Your instructions:
Output all the entries below. Each must match exactly.

Segment Start: Dataset records

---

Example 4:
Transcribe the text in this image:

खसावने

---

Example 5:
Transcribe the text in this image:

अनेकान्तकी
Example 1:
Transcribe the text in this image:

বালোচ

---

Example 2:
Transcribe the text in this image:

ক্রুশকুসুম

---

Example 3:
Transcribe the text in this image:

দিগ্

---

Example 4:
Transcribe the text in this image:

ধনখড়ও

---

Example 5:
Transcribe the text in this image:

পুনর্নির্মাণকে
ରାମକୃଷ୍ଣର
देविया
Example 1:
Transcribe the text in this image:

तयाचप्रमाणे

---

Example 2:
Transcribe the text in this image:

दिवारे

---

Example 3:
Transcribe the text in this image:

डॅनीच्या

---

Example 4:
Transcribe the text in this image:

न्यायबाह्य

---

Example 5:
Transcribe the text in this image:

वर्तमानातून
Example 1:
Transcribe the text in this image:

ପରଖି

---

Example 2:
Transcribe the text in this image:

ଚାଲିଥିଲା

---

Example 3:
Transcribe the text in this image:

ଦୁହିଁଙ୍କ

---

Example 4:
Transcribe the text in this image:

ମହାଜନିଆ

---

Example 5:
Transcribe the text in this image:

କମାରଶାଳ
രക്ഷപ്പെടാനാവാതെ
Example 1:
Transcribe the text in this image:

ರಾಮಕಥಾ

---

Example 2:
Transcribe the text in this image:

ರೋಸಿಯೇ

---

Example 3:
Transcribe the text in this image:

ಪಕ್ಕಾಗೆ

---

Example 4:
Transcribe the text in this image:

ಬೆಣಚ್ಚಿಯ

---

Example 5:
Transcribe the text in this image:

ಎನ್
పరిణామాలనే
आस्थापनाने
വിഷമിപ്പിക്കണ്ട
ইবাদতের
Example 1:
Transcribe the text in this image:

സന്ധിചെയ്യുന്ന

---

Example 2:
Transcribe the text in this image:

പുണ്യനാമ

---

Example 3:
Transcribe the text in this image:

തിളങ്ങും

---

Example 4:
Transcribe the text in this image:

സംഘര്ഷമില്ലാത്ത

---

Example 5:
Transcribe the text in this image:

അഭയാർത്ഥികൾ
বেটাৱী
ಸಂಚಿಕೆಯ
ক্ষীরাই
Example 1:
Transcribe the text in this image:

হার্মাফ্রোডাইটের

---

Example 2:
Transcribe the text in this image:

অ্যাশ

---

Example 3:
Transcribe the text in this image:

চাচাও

Segment End: Dataset records

Problem solution:
---

Example 4:
Transcribe the text in this image:

खसावने

---

Example 5:
Transcribe the text in this image:

अनेकान्तकी
Example 1:
Transcribe the text in this image:

বালোচ

---

Example 2:
Transcribe the text in this image:

ক্রুশকুসুম

---

Example 3:
Transcribe the text in this image:

দিগ্

---

Example 4:
Transcribe the text in this image:

ধনখড়ও

---

Example 5:
Transcribe the text in this image:

পুনর্নির্মাণকে
ରାମକୃଷ୍ଣର
देविया
Example 1:
Transcribe the text in this image:

तयाचप्रमाणे

---

Example 2:
Transcribe the text in this image:

दिवारे

---

Example 3:
Transcribe the text in this image:

डॅनीच्या

---

Example 4:
Transcribe the text in this image:

न्यायबाह्य

---

Example 5:
Transcribe the text in this image:

वर्तमानातून
Example 1:
Transcribe the text in this image:

ପରଖି

---

Example 2:
Transcribe the text in this image:

ଚାଲିଥିଲା

---

Example 3:
Transcribe the text in this image:

ଦୁହିଁଙ୍କ

---

Example 4:
Transcribe the text in this image:

ମହାଜନିଆ

---

Example 5:
Transcribe the text in this image:

କମାରଶାଳ
രക്ഷപ്പെടാനാവാതെ
Example 1:
Transcribe the text in this image:

ರಾಮಕಥಾ

---

Example 2:
Transcribe the text in this image:

ರೋಸಿಯೇ

---

Example 3:
Transcribe the text in this image:

ಪಕ್ಕಾಗೆ

---

Example 4:
Transcribe the text in this image:

ಬೆಣಚ್ಚಿಯ

---

Example 5:
Transcribe the text in this image:

ಎನ್
పరిణామాలనే
आस्थापनाने
വിഷമിപ്പിക്കണ്ട
ইবাদতের
Example 1:
Transcribe the text in this image:

സന്ധിചെയ്യുന്ന

---

Example 2:
Transcribe the text in this image:

പുണ്യനാമ

---

Example 3:
Transcribe the text in this image:

തിളങ്ങും

---

Example 4:
Transcribe the text in this image:

സംഘര്ഷമില്ലാത്ത

---

Example 5:
Transcribe the text in this image:

അഭയാർത്ഥികൾ
বেটাৱী
ಸಂಚಿಕೆಯ
ক্ষীরাই
Example 1:
Transcribe the text in this image:

হার্মাফ্রোডাইটের

---

Example 2:
Transcribe the text in this image:

অ্যাশ

---

Example 3:
Transcribe the text in this image:

চাচাও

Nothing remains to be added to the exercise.